Edwin Lughofer,
"Efficient Sample Selection in Data Stream Regression using Evolving Generalized Fuzzy Models"
: Proceedings of the International FUZZ-IEEE Conference 2015, Serie FUZZ-IEEE 2015, IEEE Press, Istanbul, 2015
Original Titel:
Efficient Sample Selection in Data Stream Regression using Evolving Generalized Fuzzy Models
Sprache des Titels:
Englisch
Original Buchtitel:
Proceedings of the International FUZZ-IEEE Conference 2015
Original Kurzfassung:
In this paper, we propose two criteria for efficient
sample selection in case of data stream regression problems.
The selection becomes apparent whenever the target values,
which guide the update of the regressors as well as the implicit model structures, are costly to measure.

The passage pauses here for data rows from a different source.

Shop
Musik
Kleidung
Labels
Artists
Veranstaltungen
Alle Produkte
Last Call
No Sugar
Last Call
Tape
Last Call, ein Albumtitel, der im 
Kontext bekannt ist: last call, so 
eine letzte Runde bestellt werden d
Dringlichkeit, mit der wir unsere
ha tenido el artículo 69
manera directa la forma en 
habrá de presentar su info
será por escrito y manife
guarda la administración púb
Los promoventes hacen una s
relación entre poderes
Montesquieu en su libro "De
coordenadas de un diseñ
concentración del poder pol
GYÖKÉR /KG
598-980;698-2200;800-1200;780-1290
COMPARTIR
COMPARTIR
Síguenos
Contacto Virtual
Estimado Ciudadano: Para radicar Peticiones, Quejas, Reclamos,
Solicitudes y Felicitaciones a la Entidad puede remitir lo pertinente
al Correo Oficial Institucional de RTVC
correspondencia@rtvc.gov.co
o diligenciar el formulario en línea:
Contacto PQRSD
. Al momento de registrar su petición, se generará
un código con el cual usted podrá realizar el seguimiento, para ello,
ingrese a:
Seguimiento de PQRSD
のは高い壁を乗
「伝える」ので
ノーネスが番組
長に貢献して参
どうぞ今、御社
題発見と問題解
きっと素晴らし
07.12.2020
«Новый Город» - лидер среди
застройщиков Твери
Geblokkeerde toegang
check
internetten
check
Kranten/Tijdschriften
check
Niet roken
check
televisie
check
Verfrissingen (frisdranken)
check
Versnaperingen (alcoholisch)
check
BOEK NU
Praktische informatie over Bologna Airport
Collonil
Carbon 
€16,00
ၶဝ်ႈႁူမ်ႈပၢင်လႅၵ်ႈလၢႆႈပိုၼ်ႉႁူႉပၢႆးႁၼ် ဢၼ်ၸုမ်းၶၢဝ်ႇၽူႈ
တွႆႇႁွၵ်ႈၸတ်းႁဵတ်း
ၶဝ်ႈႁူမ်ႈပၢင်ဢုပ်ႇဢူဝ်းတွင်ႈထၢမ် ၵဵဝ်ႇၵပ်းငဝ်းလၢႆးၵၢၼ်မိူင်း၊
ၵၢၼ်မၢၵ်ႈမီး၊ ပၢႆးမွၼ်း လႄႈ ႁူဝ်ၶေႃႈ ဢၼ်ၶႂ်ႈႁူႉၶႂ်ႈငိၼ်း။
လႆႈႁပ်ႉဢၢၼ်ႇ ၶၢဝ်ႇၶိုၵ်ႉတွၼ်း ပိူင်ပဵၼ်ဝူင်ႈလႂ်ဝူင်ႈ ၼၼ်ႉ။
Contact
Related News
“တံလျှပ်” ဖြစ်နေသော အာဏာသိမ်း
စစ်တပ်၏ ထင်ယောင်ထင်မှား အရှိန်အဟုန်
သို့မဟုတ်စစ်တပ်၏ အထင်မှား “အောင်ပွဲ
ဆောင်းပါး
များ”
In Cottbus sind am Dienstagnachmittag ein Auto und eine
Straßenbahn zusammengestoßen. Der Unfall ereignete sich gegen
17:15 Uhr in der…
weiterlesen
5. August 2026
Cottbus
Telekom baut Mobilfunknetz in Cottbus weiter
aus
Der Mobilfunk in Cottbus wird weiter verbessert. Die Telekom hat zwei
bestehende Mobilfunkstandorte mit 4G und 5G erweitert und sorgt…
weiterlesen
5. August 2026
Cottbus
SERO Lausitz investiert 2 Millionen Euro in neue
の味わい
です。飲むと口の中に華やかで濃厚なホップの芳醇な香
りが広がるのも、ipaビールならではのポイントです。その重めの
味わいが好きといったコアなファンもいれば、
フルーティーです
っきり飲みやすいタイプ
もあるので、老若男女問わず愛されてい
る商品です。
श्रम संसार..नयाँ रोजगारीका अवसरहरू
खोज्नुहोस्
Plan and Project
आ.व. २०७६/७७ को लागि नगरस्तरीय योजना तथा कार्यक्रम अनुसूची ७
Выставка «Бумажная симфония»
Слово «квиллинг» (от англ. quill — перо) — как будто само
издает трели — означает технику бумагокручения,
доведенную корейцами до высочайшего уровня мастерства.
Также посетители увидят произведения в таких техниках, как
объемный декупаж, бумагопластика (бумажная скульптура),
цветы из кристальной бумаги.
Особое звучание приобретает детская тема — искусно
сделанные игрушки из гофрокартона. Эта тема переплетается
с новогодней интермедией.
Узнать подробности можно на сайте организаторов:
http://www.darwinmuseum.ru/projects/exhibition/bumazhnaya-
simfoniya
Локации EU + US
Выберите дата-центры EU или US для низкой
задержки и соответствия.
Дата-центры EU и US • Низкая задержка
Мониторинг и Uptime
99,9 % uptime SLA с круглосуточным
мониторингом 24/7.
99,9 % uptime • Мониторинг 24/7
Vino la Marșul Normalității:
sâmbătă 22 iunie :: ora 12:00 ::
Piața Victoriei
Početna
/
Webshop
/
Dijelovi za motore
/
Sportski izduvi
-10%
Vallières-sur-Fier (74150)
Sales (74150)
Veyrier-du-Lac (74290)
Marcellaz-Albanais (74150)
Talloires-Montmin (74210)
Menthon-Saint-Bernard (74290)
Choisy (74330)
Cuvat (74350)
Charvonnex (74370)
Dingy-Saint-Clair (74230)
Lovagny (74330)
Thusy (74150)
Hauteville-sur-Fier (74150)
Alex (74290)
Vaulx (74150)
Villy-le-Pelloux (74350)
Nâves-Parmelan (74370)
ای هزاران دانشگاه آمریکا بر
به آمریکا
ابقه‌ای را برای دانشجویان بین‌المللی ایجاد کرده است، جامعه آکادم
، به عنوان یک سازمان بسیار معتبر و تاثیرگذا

Reducing the samples used for model updates as much as possible while keeping the predictive accuracy of the models on a high level is thus a central challenge, especially in non-stationary environments
where (permanent) system changes or expansion can be expected.
Our selection criteria rely on two aspects: 1.) the extrapolation degree of the model combined with its non-linearity degree, 2.) the uncertainty in model outputs which can be measured in terms of confidence intervals reflected by so-called adaptive error bars,
which are updated over time synchronously to the model. The
selection criteria are developed in combination with evolving
generalized Takagi-Sugeno (TS) fuzzy models (containing rules in arbitrarily rotated position), which could be shown to outperform conventional evolving TS models (containing axis-parallel rules) and other stream regression techniques in previous publications.
The results based on two high-dimensional real-world streaming
problems show that a decrease of the number of model updates
by about 80-85% (as only 15-20% of samples are selected) can
still achieve similar accumulated model errors over time to the case when performing a full update on all samples. This may yield a significant reduction of computational demands and of costs whenever targets are costly to measure.